As an English teacher, I loved helping students who were convinced they hated reading find a book that was right for them, and helping students who hated schoolwork see that they were capable of becoming strong writers. The students who were the toughest to love usually ended up being the ones I fought for most fiercely. I was inspired by my teachers Carol Ann TomlinsonJane Hansen, and Jamie Marsh, and by the work of Nancie Atwell, to create a differentiated workshop classroom. My goal was to make my English classroom a joyful environment that nurtured student voice and choice. I spent a lot of money on a classroom library. Banned Books Week, Teen Read Week, and National Poetry month were holidays in my classroom. I found my groove with a combination of whole-class mentor texts, literature circles, and independent reading. My students and I generally enjoyed English class, but I wasn’t great at managing my time and spent what felt like all my waking hours grading assignments, analyzing assessment data, and planning lessons. It didn’t help that Virginia’s Standards of Learning for eighth grade Reading and Writing were a moving target from year to year.

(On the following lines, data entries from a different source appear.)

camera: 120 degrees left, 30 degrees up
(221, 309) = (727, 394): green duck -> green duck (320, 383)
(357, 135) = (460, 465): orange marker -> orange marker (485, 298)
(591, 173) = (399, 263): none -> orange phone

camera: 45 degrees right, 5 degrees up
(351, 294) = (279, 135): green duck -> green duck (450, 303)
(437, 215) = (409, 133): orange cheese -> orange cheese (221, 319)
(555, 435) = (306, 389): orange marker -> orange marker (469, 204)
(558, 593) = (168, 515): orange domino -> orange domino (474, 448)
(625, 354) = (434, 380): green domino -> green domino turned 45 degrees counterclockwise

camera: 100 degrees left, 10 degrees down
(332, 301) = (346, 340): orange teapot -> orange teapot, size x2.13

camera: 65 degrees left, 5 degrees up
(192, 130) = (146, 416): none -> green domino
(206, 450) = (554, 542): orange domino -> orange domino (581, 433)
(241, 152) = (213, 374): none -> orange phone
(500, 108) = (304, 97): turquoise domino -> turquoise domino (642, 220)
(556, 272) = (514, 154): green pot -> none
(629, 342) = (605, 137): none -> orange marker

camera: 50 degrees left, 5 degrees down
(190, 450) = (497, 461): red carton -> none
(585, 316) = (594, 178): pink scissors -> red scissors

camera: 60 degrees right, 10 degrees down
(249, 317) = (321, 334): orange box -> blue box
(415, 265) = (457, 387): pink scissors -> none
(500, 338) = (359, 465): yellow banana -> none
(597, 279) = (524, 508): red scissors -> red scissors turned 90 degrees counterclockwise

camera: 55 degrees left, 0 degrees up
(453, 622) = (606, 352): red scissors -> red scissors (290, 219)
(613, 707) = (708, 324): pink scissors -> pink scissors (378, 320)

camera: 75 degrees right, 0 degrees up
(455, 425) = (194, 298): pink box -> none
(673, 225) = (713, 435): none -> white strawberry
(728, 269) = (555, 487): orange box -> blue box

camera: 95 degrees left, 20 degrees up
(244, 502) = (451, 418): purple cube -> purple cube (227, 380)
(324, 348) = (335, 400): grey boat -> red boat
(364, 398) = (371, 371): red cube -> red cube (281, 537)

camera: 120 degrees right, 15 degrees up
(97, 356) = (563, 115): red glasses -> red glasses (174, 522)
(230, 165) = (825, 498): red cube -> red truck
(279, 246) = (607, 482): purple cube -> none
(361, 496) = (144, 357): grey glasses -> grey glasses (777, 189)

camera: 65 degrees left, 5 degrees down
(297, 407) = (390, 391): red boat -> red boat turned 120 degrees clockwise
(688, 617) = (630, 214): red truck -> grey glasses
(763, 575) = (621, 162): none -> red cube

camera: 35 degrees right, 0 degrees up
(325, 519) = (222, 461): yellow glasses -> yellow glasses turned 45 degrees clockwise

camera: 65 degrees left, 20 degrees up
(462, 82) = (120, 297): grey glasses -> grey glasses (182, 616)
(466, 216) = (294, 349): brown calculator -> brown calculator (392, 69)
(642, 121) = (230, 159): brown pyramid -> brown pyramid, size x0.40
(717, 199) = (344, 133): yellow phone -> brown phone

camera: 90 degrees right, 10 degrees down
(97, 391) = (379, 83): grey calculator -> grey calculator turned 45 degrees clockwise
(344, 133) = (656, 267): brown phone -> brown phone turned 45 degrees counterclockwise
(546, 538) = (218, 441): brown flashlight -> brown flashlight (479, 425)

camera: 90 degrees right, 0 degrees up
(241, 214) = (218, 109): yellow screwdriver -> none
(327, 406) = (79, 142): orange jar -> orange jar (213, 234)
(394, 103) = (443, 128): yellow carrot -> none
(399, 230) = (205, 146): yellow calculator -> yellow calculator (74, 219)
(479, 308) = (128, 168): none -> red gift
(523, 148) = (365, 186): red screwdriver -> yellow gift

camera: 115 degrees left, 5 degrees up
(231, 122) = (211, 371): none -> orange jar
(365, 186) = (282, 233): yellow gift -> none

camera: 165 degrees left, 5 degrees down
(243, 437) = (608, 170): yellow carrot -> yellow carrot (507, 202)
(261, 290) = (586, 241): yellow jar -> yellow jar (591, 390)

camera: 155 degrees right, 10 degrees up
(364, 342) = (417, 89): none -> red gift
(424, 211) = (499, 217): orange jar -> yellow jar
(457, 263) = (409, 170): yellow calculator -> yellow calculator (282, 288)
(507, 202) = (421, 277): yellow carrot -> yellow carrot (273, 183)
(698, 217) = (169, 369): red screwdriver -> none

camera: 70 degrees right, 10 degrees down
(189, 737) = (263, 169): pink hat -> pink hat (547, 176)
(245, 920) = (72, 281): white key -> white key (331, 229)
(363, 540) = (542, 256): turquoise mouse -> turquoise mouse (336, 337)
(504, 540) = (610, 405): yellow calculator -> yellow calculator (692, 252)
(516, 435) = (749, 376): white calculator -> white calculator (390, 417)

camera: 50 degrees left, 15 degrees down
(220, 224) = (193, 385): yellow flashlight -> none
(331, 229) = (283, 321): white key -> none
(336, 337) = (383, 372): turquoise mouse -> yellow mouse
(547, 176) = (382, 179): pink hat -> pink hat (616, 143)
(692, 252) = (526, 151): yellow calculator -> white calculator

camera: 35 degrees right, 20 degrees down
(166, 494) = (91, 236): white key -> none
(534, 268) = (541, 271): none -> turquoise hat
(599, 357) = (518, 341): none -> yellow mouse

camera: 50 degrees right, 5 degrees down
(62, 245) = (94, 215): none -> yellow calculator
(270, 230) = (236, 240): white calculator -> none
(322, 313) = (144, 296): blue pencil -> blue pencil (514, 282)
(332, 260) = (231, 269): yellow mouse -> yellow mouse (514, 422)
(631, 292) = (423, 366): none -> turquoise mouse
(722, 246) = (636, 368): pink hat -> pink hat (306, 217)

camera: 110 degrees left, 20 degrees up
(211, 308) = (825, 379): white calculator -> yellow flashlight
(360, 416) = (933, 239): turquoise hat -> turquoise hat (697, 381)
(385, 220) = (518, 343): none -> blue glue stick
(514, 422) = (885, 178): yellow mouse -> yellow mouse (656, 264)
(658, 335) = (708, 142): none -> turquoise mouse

The world of education changes quickly. While Professor Tomlinson’s ideas about differentiation were novel when I took her class at UVa in 2007, it would be hard to find a teacher who doesn’t at least try to differentiate their instruction now. As I grew in my practice, I read the work of Kelly Gallagher and Donalyn Miller and implemented reading journals which eventually morphed into interactice notebooks. I joined the 2ndaryELA Facebook group, a great community to bounce ideas off of. A coworker introduced me to writing resources created by Steve Peha and to nonfiction reading and oral communication resources from Dave Stuart Jr., and I learned about Angela Watson‘s 40 hour teacher workweek. All of these influences helped me make my classroom run more efficiently so that I could spend more time and mental energy on teaching and less time on paperwork.

Due mostly to teacher turnover, I became co-chair of the eighth grade English department, and though I had reached a point where it would have been easy to use the Virginia 8th grade English curriculum I had developed with my teammates year after year, I kept searching for ways to make middle school English classes more engaging for students. Our department got Chromebook sets for our classrooms, and I became a Google Classroom junkie. I discovered the education side of Twitter and all of the various chats – including #PBLchat. I started trying some PBL moves in my classroom. Looking back now, I was probably doing more project-oriented learning than true PBL, but I got a sense of the way this teaching style could empower my students, enable them to be the drivers of their learning, and allow me to provide more small-group and individual instruction. I was hooked.